Fossil fuels are a finite resource.Only the future point in time at which fossil fuels will be more costly to extract than they are worth is in question. For all practical purposes of humankind, energy from the sun is an infinite resource.
“It can’t be done!” is a self-fulfilling and self-defeating stance, especially when it is fueled by an inordinate amount of self-confidence.
All the best,
Citizens for Space Based Solar Power
“Trump Should Make Space-Based Solar Power A National Priority”
by Bruce Dorminey, contributor, Forbes.com
In a recent Forbes.com article, science journalist and author Bruce Dorminey argues for the current administration to make development and deployment of space-based solar power a national priority. Read the full article here.
If President Trump were to champion space-based solar energy as a means of delivering unlimited, renewable electricity from Earth orbit, it’s arguable that his administration could leave the U.S. and the world at large with a revolutionary new source of energy.
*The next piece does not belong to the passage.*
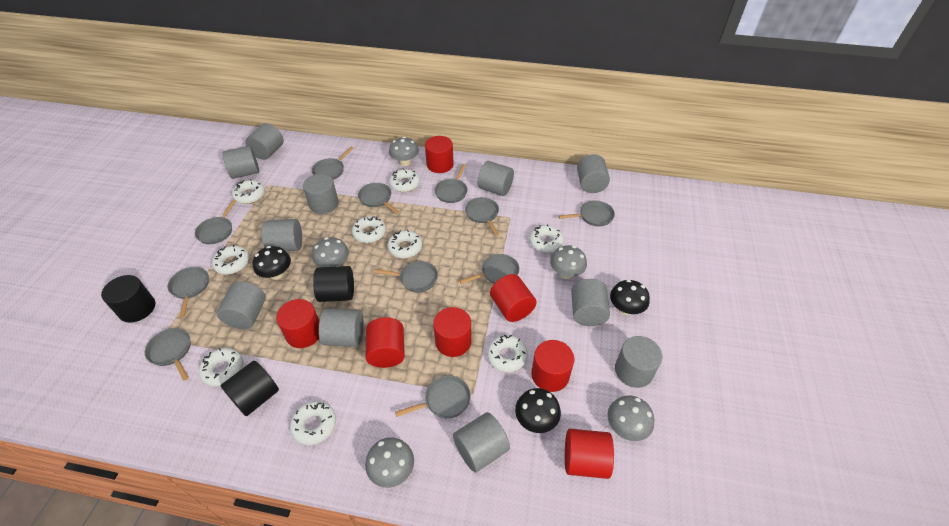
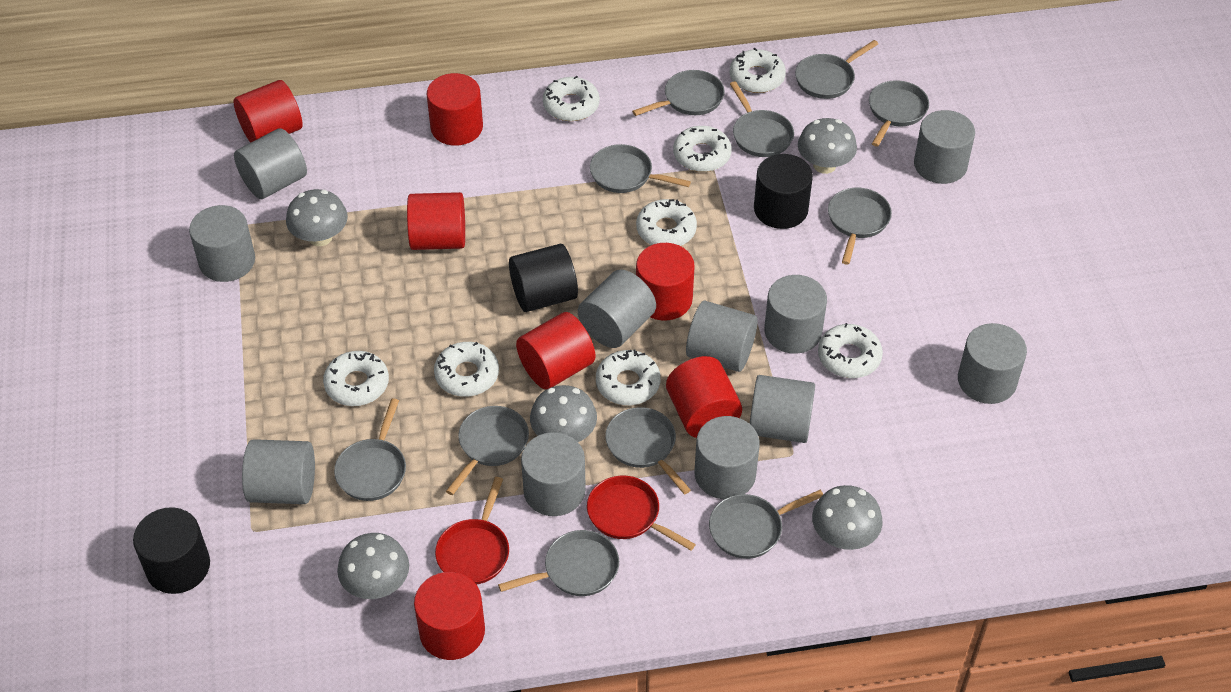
black mushroom: [253,246,291,280] [515,388,561,433] [610,280,650,315] = 3 -> none = 0
red pan: none = 0 -> [435,477,509,584] [587,476,696,550] = 2
white donut: [199,348,243,387] [212,245,249,275] [232,179,265,204] [290,401,336,445] [352,216,386,243] [388,230,422,258] [389,168,420,192] [487,335,528,372] [529,224,564,253] = 9 -> [323,351,389,406] [434,342,499,397] [543,75,600,121] [596,350,661,405] [636,199,697,246] [673,126,732,172] [729,48,786,93] [818,323,883,378] = 8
In this advocate’s opinion, one of the most important points Dorminey makes is that ” … the fledgling space-based solar power initiative needs cohesive leadership to actively plot goals and transform it into a workable industry.” The majority of SBSP supporters have thus far focused on engineering challenges, essential to the technical “how is it done” question of space-based solar power. Two other questions, the financial “who pays for it” and the political “who gets the credit or takes the blame” must also be answered for a complete solution.
With most complex problems, the level of difficulty usually increases from the technical solution to the financial solution to the often intractable political solution. A current, complex problem to illustrate this three-pronged approach might be the ongoing battle over national healthcare. (Have even one of the three questions truly been answered yet?)
To jumpstart a U.S.-led space-based power agenda, at least three in-depth proposals for federal legislation have already been put forward:
D3 Space Solar Proposal – Diplomacy, Development, and Defense (D3) Innovation Summit Pitch Challenge award-winning proposal by a team of scientists led by Dr. Paul Jaffe, spacecraft engineer at the U.S. Naval Research Laboratory (NRL)
The Space Review online publication has published an excellent article by Mike Snead, president of the Spacefaring Institute, supporting the USA taking the lead in space-based energy. The article also encourages citizens to sign both of our petitions to send this important message to the US Congress.
Petitioning the US to take the lead in space solar power
Human civilization has been very fortunate to have access to readily available fossil fuels to enable the industrial revolution and the rise of our modern society. However, as most now understand, environmental and energy security concerns have emerged from our substantial use of fossil fuels.
Our thanks to Mike Snead for his concise and compelling arguments in favor of space-based energy, and also thanks to Jeff Foust for publishing Mike’s article and helping us to get the word out to a much wider audience.